## [ЗАДАНИЕ]
Подсчитайте, в скольких строках приведенных ниже данных встречается слово «province», учитывая регистр букв. В ответе укажите только число.

## [ИСХОДНЫЕ ДАННЫЕ]
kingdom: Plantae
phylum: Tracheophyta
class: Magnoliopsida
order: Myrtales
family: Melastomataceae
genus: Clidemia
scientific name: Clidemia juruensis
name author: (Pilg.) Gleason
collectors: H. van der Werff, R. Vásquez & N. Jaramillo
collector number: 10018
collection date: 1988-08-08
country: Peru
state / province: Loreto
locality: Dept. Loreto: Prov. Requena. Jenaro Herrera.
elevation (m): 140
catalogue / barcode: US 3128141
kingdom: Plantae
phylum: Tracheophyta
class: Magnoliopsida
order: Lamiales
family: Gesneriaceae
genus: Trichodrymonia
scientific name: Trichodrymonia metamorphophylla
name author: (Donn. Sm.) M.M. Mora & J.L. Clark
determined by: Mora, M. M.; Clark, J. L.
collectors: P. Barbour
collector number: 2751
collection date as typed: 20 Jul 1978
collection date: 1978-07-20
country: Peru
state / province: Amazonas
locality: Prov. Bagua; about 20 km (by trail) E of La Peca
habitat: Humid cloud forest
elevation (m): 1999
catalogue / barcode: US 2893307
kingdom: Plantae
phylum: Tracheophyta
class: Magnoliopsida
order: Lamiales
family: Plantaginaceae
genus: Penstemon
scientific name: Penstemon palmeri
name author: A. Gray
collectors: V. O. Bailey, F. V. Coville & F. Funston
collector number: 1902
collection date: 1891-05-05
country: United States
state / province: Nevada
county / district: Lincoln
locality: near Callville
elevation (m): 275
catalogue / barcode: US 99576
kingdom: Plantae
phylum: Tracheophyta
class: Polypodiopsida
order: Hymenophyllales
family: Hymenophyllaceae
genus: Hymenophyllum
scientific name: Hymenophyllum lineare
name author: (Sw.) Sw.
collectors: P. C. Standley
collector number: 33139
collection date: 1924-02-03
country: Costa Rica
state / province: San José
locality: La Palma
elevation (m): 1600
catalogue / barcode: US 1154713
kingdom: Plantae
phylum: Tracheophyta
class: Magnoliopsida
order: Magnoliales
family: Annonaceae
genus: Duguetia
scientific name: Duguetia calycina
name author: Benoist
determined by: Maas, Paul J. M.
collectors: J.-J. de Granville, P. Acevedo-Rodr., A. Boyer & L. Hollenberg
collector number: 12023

## [ОТВЕТ]
4